Beyond its health implications, the economic cost of lung cancer is staggering. In 2023, the global cancer drug market was valued at $223 billion, and lung cancer alone contributed significantly to this figure. The lung cancer treatment market reached $17.65 billion in 2023 and is projected to grow at a compound annual growth rate (CAGR) of 14.21%, potentially exceeding $44.17 billion by 2030. These figures reflect not only the direct cost of treatment but also indirect costs such as loss of productivity, caregiver burden, and long-term disability.

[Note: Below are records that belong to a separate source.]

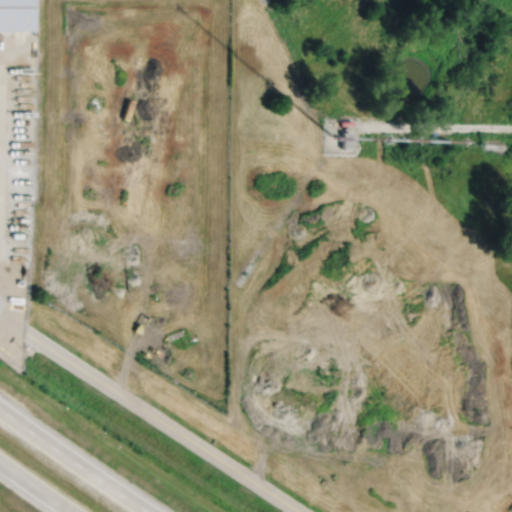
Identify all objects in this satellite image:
building: (15, 16)
building: (16, 16)
road: (434, 128)
building: (344, 140)
building: (347, 142)
building: (171, 289)
building: (178, 295)
road: (12, 322)
road: (162, 422)
road: (73, 461)
road: (35, 486)
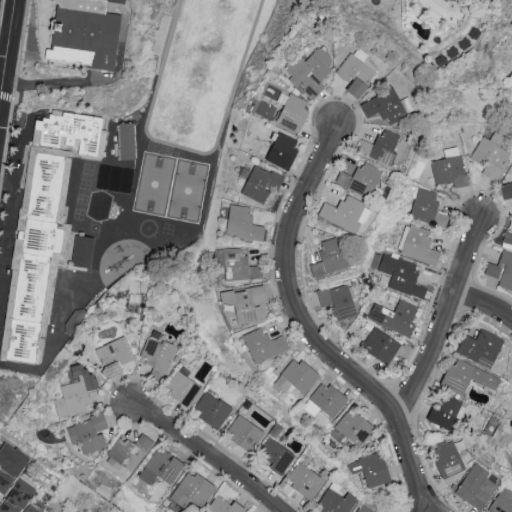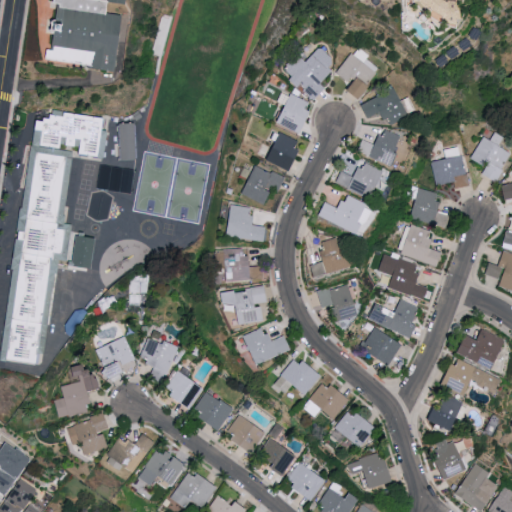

Early identification of smoking behaviour is a critical lever in lung cancer prevention and early detection strategies. However, traditional approaches—relying on self-reporting or delayed clinical diagnostics—are often inconsistent or inaccessible. There is an urgent need for data-driven tools that can proactively classify individuals based on their smoking behaviour and estimate their risk for lung cancer using routine clinical and demographic data.
This white paper introduces a robust machine learning-based predictive framework that addresses this gap. The proposed model utilizes health features such as age, BMI, blood pressure, cholesterol levels, and behavioural indicators to classify smoking status and stratify lung cancer risk. Developed and tested using publicly available datasets, the model achieved high accuracy and interpretability, making it suitable for integration into digital health platforms and primary care systems.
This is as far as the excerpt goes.